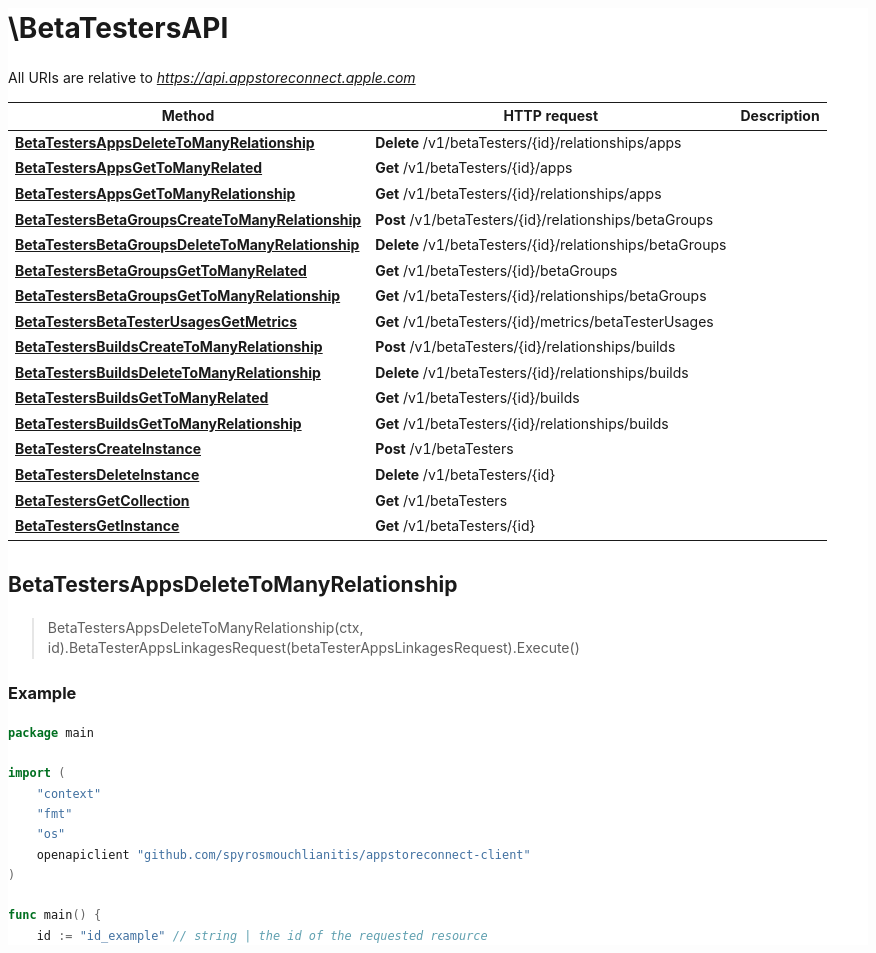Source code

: # \BetaTestersAPI

All URIs are relative to *https://api.appstoreconnect.apple.com*

Method | HTTP request | Description
------------- | ------------- | -------------
[**BetaTestersAppsDeleteToManyRelationship**](BetaTestersAPI.md#BetaTestersAppsDeleteToManyRelationship) | **Delete** /v1/betaTesters/{id}/relationships/apps | 
[**BetaTestersAppsGetToManyRelated**](BetaTestersAPI.md#BetaTestersAppsGetToManyRelated) | **Get** /v1/betaTesters/{id}/apps | 
[**BetaTestersAppsGetToManyRelationship**](BetaTestersAPI.md#BetaTestersAppsGetToManyRelationship) | **Get** /v1/betaTesters/{id}/relationships/apps | 
[**BetaTestersBetaGroupsCreateToManyRelationship**](BetaTestersAPI.md#BetaTestersBetaGroupsCreateToManyRelationship) | **Post** /v1/betaTesters/{id}/relationships/betaGroups | 
[**BetaTestersBetaGroupsDeleteToManyRelationship**](BetaTestersAPI.md#BetaTestersBetaGroupsDeleteToManyRelationship) | **Delete** /v1/betaTesters/{id}/relationships/betaGroups | 
[**BetaTestersBetaGroupsGetToManyRelated**](BetaTestersAPI.md#BetaTestersBetaGroupsGetToManyRelated) | **Get** /v1/betaTesters/{id}/betaGroups | 
[**BetaTestersBetaGroupsGetToManyRelationship**](BetaTestersAPI.md#BetaTestersBetaGroupsGetToManyRelationship) | **Get** /v1/betaTesters/{id}/relationships/betaGroups | 
[**BetaTestersBetaTesterUsagesGetMetrics**](BetaTestersAPI.md#BetaTestersBetaTesterUsagesGetMetrics) | **Get** /v1/betaTesters/{id}/metrics/betaTesterUsages | 
[**BetaTestersBuildsCreateToManyRelationship**](BetaTestersAPI.md#BetaTestersBuildsCreateToManyRelationship) | **Post** /v1/betaTesters/{id}/relationships/builds | 
[**BetaTestersBuildsDeleteToManyRelationship**](BetaTestersAPI.md#BetaTestersBuildsDeleteToManyRelationship) | **Delete** /v1/betaTesters/{id}/relationships/builds | 
[**BetaTestersBuildsGetToManyRelated**](BetaTestersAPI.md#BetaTestersBuildsGetToManyRelated) | **Get** /v1/betaTesters/{id}/builds | 
[**BetaTestersBuildsGetToManyRelationship**](BetaTestersAPI.md#BetaTestersBuildsGetToManyRelationship) | **Get** /v1/betaTesters/{id}/relationships/builds | 
[**BetaTestersCreateInstance**](BetaTestersAPI.md#BetaTestersCreateInstance) | **Post** /v1/betaTesters | 
[**BetaTestersDeleteInstance**](BetaTestersAPI.md#BetaTestersDeleteInstance) | **Delete** /v1/betaTesters/{id} | 
[**BetaTestersGetCollection**](BetaTestersAPI.md#BetaTestersGetCollection) | **Get** /v1/betaTesters | 
[**BetaTestersGetInstance**](BetaTestersAPI.md#BetaTestersGetInstance) | **Get** /v1/betaTesters/{id} | 



## BetaTestersAppsDeleteToManyRelationship

> BetaTestersAppsDeleteToManyRelationship(ctx, id).BetaTesterAppsLinkagesRequest(betaTesterAppsLinkagesRequest).Execute()



### Example

```go
package main

import (
	"context"
	"fmt"
	"os"
	openapiclient "github.com/spyrosmouchlianitis/appstoreconnect-client"
)

func main() {
	id := "id_example" // string | the id of the requested resource
```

How to complete this task: Where does "Post" appear in the records above? Copy each line that holds it.

Exercise response:
[**BetaTestersBetaGroupsCreateToManyRelationship**](BetaTestersAPI.md#BetaTestersBetaGroupsCreateToManyRelationship) | **Post** /v1/betaTesters/{id}/relationships/betaGroups | 
[**BetaTestersBuildsCreateToManyRelationship**](BetaTestersAPI.md#BetaTestersBuildsCreateToManyRelationship) | **Post** /v1/betaTesters/{id}/relationships/builds | 
[**BetaTestersCreateInstance**](BetaTestersAPI.md#BetaTestersCreateInstance) | **Post** /v1/betaTesters | 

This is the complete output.